Ikea have recently made employment law headlines by announcing its decision to cut sick pay for unvaccinated staff that are required to self-isolate. This comes into effect after many businesses have experienced a rise in staff absences and costs related to the fast spread of Omicron.
This means that rather than being entitled to company sick pay (not applicable for all), they will only receive the Statutory Sick Pay (SSP) minimum which is £96.35 a week. Ikea have suggested that this applies to any employee without at least one Covid-19 vaccination with no valid medical reason or to those who do not have a confirmed vaccination appointment. The employer’s hope is that this will encourage people to get vaccinated so they remain entitled to the company sick pay. There is of course a risk that such employees may ignore the isolation rules and continue to work due to financial pressure increasing the risk of spreading the virus within the workplace.
The company said that throughout the pandemic it had not furloughed staff and those self-isolating had received full pay and that these policy changes only affect unvaccinated employees with high levels of absence.
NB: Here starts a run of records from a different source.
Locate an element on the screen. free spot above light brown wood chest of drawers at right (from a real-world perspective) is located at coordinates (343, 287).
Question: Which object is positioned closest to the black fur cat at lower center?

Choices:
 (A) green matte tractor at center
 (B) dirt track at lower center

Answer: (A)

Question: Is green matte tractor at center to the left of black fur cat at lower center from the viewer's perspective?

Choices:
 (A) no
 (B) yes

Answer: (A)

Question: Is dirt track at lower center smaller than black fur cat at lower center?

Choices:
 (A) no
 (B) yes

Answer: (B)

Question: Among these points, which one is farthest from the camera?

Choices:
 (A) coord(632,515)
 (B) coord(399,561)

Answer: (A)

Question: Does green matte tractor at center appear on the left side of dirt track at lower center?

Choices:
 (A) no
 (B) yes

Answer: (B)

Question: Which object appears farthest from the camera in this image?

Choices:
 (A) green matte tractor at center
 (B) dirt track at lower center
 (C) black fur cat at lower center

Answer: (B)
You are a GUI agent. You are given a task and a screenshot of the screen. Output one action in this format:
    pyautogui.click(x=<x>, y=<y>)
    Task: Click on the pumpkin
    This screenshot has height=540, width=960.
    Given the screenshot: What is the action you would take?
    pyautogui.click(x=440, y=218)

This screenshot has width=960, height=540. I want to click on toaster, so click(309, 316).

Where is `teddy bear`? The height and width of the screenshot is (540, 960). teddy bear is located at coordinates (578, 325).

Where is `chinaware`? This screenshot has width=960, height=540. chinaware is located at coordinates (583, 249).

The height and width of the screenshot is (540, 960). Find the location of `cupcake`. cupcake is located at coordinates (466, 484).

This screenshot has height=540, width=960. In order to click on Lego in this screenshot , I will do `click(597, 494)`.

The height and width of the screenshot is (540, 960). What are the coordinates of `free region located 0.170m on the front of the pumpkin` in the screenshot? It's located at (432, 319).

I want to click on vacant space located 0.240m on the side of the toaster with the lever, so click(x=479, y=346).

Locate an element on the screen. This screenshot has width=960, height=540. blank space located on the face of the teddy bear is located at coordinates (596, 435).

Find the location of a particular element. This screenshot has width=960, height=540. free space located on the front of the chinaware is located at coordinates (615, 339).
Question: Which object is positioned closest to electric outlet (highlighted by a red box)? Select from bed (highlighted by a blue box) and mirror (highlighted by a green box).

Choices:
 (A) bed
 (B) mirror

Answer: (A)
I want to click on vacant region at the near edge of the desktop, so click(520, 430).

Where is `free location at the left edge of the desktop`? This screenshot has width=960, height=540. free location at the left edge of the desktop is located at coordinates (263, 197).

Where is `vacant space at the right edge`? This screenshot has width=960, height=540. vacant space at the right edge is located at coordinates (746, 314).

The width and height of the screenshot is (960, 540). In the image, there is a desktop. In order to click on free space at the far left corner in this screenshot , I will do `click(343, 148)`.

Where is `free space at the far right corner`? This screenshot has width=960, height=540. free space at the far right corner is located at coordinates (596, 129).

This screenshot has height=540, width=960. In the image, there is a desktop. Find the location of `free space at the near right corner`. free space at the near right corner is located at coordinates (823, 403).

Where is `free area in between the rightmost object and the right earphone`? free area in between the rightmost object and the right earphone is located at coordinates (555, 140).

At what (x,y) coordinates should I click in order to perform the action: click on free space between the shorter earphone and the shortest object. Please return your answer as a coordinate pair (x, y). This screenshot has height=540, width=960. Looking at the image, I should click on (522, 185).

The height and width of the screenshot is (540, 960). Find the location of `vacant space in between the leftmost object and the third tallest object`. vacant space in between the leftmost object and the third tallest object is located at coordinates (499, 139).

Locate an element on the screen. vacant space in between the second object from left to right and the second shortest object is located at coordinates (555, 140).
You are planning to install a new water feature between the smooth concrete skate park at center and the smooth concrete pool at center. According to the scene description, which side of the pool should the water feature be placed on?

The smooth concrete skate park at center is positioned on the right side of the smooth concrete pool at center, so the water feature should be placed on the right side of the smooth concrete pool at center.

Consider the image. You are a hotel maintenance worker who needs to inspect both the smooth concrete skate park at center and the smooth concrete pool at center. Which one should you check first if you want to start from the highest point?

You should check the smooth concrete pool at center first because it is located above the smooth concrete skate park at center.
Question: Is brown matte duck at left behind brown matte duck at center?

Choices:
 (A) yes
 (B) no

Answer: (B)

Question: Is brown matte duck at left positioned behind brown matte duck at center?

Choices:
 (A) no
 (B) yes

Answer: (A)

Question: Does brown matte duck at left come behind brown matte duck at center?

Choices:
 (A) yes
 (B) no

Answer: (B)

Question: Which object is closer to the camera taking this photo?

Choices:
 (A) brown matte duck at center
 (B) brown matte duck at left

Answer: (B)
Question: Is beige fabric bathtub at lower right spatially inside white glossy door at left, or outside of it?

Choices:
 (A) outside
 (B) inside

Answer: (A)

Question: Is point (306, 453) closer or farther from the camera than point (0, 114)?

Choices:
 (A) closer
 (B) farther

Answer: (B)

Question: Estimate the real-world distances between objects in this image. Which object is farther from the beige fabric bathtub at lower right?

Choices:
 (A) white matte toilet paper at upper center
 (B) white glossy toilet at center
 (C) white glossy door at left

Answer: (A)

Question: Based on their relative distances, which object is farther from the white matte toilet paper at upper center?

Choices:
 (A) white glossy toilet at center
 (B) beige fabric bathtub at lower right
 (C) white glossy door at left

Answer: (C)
If an unvaccinated employee tests positive, they will still receive company sick pay as normal. Currently, in England, those who are at least double vaccinated do not have to self-isolate after being in contact with someone who tests positive, whereas those unvaccinated are required by law to isolate after being contacted by the NHS test and trace system.
Ikea is not the only company that have introduced policies that involve different treatment for the unvaccinated. Last year, Morrisons changed their sick pay terms, and other companies introduced compulsory vaccinations as a condition of employment.
The Chartered Institute of Personnel and Development (CIPD) official guidance was not to differentiate between employees, as the consequences could be complicated and expensive and whilst employers do have a legal obligation to protect the health of their employees, making it compulsory may cause a variety of issues.
In order to enforce a vaccine mandate, employers must show that it is being introduced for a legitimate business reason such as on health and safety grounds. An example of this would be in hospitals and care homes where employees are working around vulnerable people on a day to day basis. In many cases, employers may be unable to justify a blanket approach to vaccination but will instead strongly encourage it, with opportunities to get the vaccine during the working day as well as providing accurate information to target employees who are unvaccinated on grounds of fear or misinformation.
One of the biggest causes for concern is how to approach employees with disabilities or religious beliefs that prevent them from getting a vaccine. Employers need to be aware that treating such employees less favourably could result in a discrimination claim and they would need to be able to objectively justify their approach so would need to consider each situation separately and carefully. They would also be expected to have considered whether an alternative approach would achieve the same aim, including remote working, PPE, regular testing and social distancing or, potentially even considering an alternative role on a temporary basis where they would have less direct contact with others.